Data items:

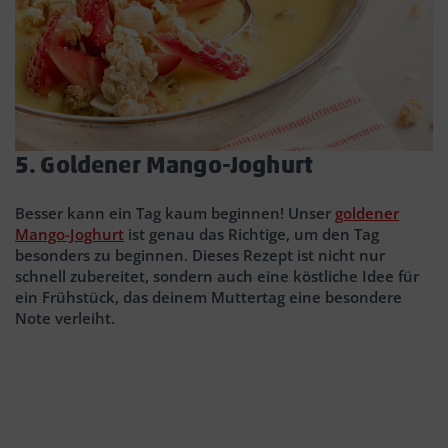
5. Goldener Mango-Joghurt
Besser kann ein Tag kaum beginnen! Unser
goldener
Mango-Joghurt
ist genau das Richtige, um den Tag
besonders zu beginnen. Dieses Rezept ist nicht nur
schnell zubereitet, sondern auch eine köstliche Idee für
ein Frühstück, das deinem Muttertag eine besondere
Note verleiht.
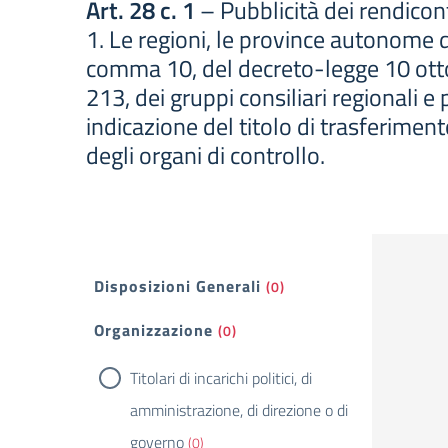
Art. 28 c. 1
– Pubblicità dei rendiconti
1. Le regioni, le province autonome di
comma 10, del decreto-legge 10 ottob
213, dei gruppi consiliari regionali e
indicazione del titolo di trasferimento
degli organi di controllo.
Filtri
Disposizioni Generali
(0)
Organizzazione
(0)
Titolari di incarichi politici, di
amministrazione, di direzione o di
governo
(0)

---

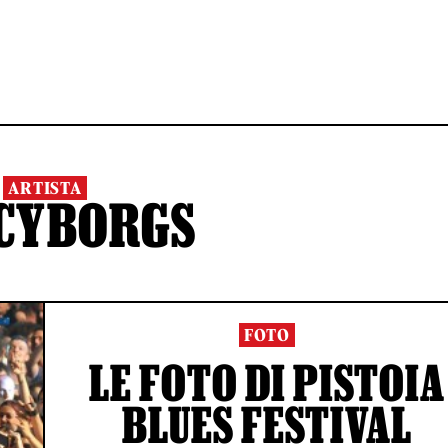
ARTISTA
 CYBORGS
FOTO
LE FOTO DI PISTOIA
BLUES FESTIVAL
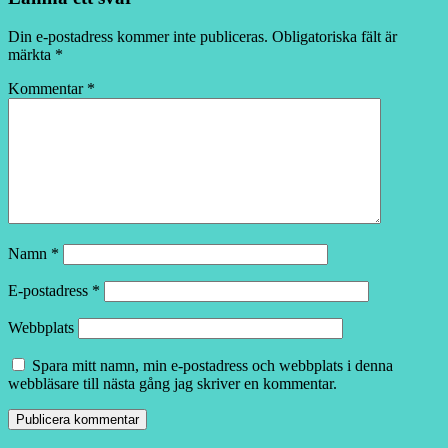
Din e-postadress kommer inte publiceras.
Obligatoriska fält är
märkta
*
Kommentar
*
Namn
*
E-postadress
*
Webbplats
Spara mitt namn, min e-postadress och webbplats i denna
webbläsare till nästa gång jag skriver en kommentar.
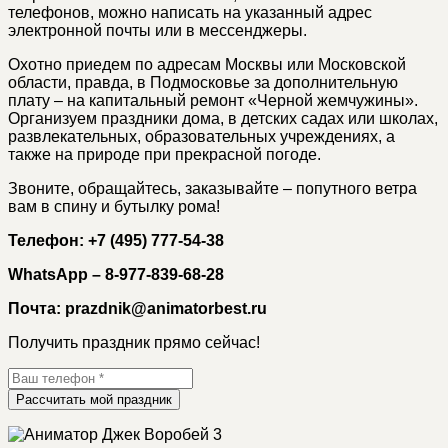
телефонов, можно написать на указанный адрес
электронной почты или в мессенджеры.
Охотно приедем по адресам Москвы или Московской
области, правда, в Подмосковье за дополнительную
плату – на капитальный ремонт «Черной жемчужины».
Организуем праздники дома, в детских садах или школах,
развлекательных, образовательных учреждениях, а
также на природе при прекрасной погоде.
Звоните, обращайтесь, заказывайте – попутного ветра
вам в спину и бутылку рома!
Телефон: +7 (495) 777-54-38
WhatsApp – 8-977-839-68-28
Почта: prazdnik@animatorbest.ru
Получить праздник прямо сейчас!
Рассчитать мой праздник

Task directions -
Look above for the line with "Spara mitt namn, min" and the line with "Рассчитать мой праздник". Copy them and every line between, exactly, but no pictures.

Task answer -
Spara mitt namn, min e-postadress och webbplats i denna
webbläsare till nästa gång jag skriver en kommentar.
телефонов, можно написать на указанный адрес
электронной почты или в мессенджеры.
Охотно приедем по адресам Москвы или Московской
области, правда, в Подмосковье за дополнительную
плату – на капитальный ремонт «Черной жемчужины».
Организуем праздники дома, в детских садах или школах,
развлекательных, образовательных учреждениях, а
также на природе при прекрасной погоде.
Звоните, обращайтесь, заказывайте – попутного ветра
вам в спину и бутылку рома!
Телефон: +7 (495) 777-54-38
WhatsApp – 8-977-839-68-28
Почта: prazdnik@animatorbest.ru
Получить праздник прямо сейчас!
Рассчитать мой праздник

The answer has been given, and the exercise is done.